La mañana del 27 de enero de 2024, Vicente Sánchez Rivero, 79 años, vecino solo y muy querido en Hinojal (Cáceres), dejó de contestar al teléfono. La puerta estaba cerrada, no faltaban objetos de valor y no había signos de violencia evidentes. En un pueblo de 400 habitantes, el silencio se oye más alto; ese día empezó a oírse demasiado.
El rumor de fondo llevaba años: a Vicente le había tocado un premio importante en la lotería. La prensa difirió en la cifra —EL PAÍS habló de unos 300.000 € en Bonoloto “hace ocho años”; otros medios titularon “el millón”—, pero todos coincidían en que el golpe de suerte lo había vuelto más visible de lo que él quería. En Hinojal lo sabían, y en los bares se había contado muchas veces con una media sonrisa.
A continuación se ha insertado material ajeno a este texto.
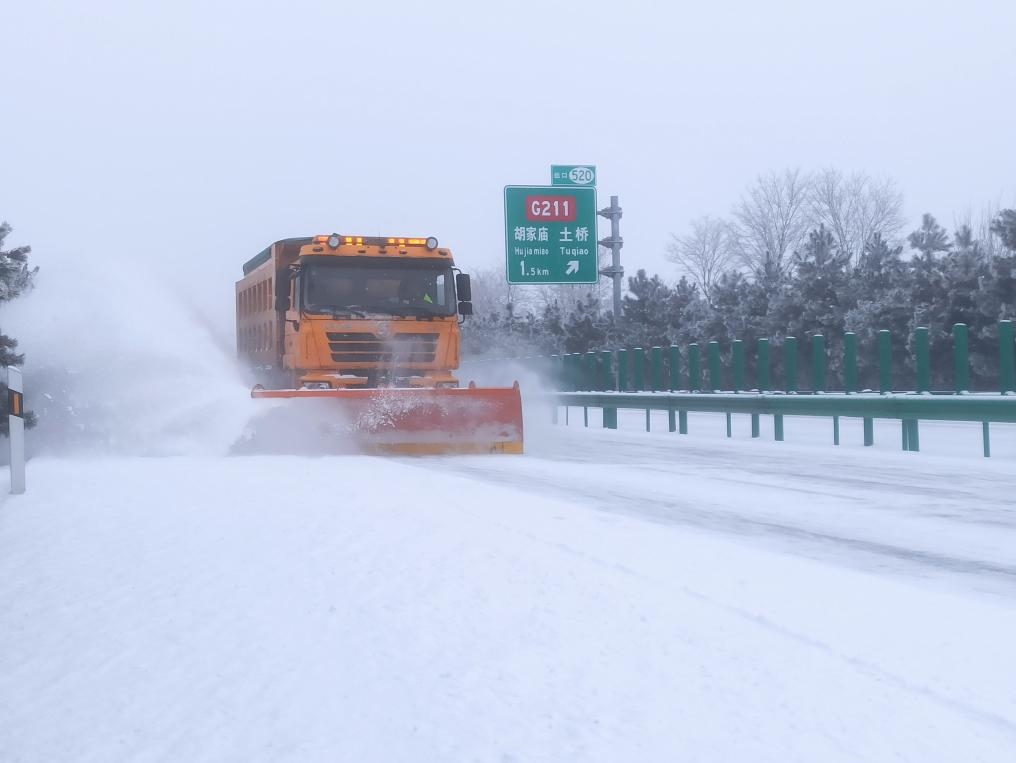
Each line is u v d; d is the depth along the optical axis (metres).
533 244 24.72
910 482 12.20
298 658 5.21
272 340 18.27
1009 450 17.14
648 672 4.86
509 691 4.64
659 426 26.62
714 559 7.36
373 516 9.07
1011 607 6.14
Las primeras semanas fueron un mapa de charcas, dehesa boyal, regatos y cárcavas. La Guardia Civil rastreó pozos y montes con perros y voluntarios, mientras los familiares repetían la fecha, la voz y las rutinas del desaparecido. No hubo cargos de tarjeta, ni llamadas, ni rastro electrónico. La casa, eso sí, ofrecía un detalle inquietante: revuelo selectivo, como si alguien hubiera buscado algo sin llevarse nada.
Pronto apareció un nombre conocido por todos: José María Lindo Magdaleno, el alguacil municipal desde 1993. Era quien llevaba a Vicente en coche a Cáceres para gestiones; a fuerza de recados se había convertido en su hombre de confianza. La investigación detectó contradicciones y lagunas en sus relatos. El 7 de marzo fue detenido en el marco de la operación de la Policía Judicial.
Al día siguiente, 8 de marzo, se halló un cadáver en la zona de búsqueda, en un paraje de la dehesa boyal —La Vaquera / Regato Hondo, según la prensa local—. A partir de ahí, el caso cambió de signo: ya no se buscaba a un desaparecido, sino que se trataba una muerte violenta. La identidad se formalizó tras los trámites forenses; el pueblo entendió lo esencial sin necesidad de papeles.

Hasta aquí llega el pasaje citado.